Bloc de texte =>
-.-.-

11 mai 2017

1816 : l’année sans été


Dans les annales météorologiques, l’année 1816 est tristement célèbre. Une vague de froid d’une intensité peu commune déferle sur tout l’hémisphère nord, ruinant les récoltes en Europe et en Amérique du Nord.

Plusieurs historiens sont d’avis que c’est l’éruption du volcan Tambora en Indonésie, en avril 1815, qui serait à l’origine de la situation. L’éruption du Tambora est considérée comme la plus importante éruption depuis dix mille ans. Projetés dans la stratosphère, la cendre, la poussière et les gaz diminuent le rayonnement solaire, en provoquant du même coup un refroidissement marqué des températures dans la zone tempérée de la planète pour plusieurs années.

Cependant, vers la fin du XVIIIe siècle déjà, l’on constate de grands changements climatiques sur tout le territoire du Canada.

En effet, la lente dégradation du climat a lieu à compter de la fin du XVIIIe siècle. Ce phénomène se traduit par des étés plus courts et plus pluvieux, ainsi que par des hivers plus rigoureux.

-.-.-

Problème posé => Reprenez le texte sur 1816, l'année sans été, et rédigez sa suite à partir de sa dernière phrase.

Données enregistrées =>
-.-.-

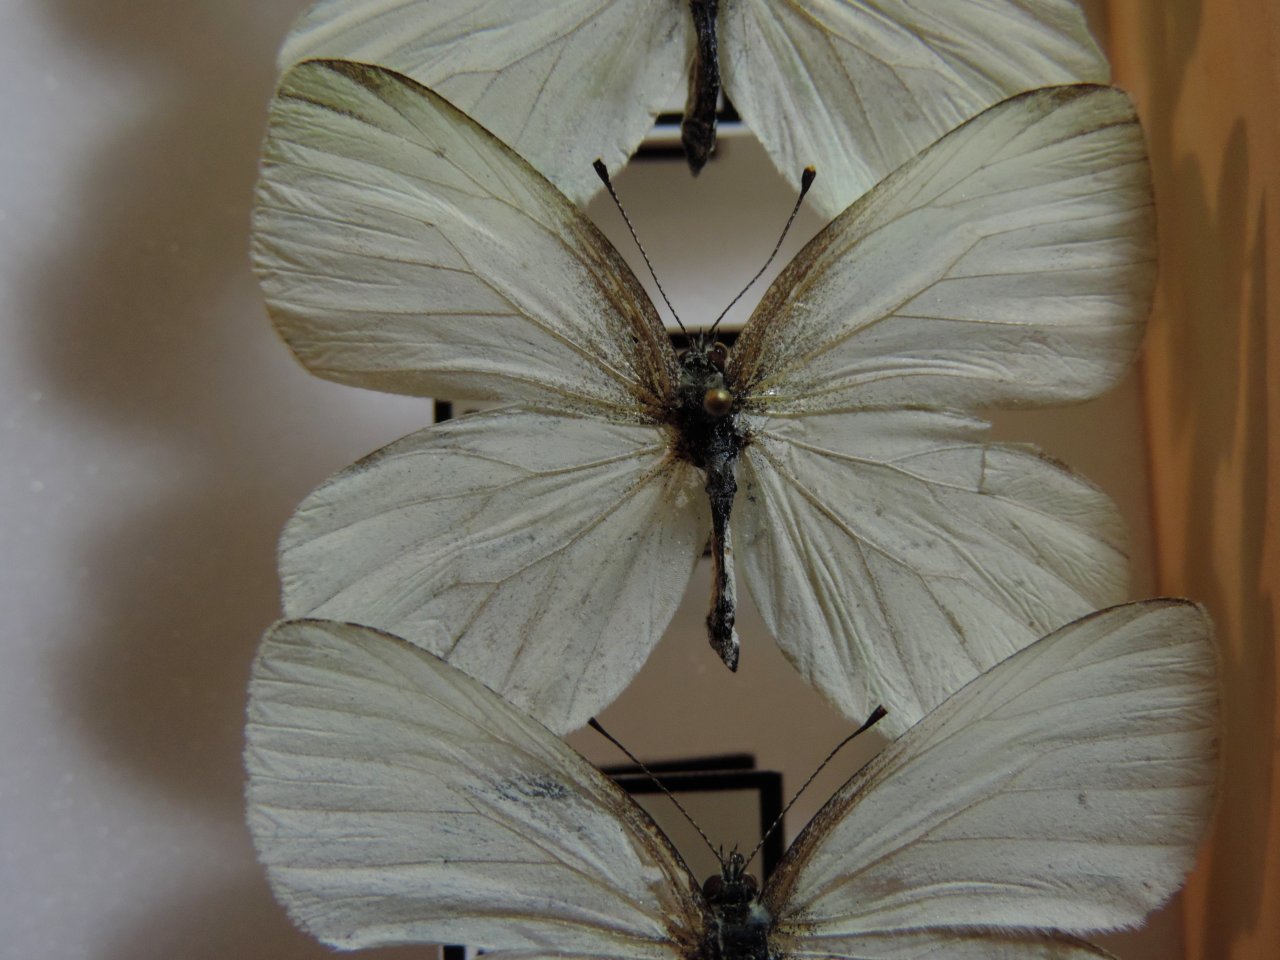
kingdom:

-.-.-

Résultat obtenu =>
Au début du XIXe siècle, les mauvaises récoltes affectent déjà la population de la Côte-du-Sud du Québec (Bas-Canada) et la charité privée est le principal recours pour soulager la misère qui sévit dans les campagnes de la colonie. Mais les donations ne suffisent pas, alors la Chambre d’Assemblée législative est appelée à intervenir à plusieurs reprises pour soulager les habitants en détresse par le prêt de grains de semence.

Les changements touchent d’une manière particulière les paroisses de l’est du Bas-Canada (le Québec d’aujourd’hui) et c’est ce phénomène climatique qui explique les mauvaises récoltes dans la première moitié du XIXe siècle un peu partout dans l’Amérique du Nord britannique, mais il est vrai que les effets néfastes de l’éruption volcanique du Tambora ont contribué à la disette de 1816.

Les effets de l’éruption se font sentir dès le mois d’août 1815. Les récoltes sont compromises alors par les gelées, mais c’est en 1816, l’année connue comme l’année sans été, que ses effets sont dévastateurs.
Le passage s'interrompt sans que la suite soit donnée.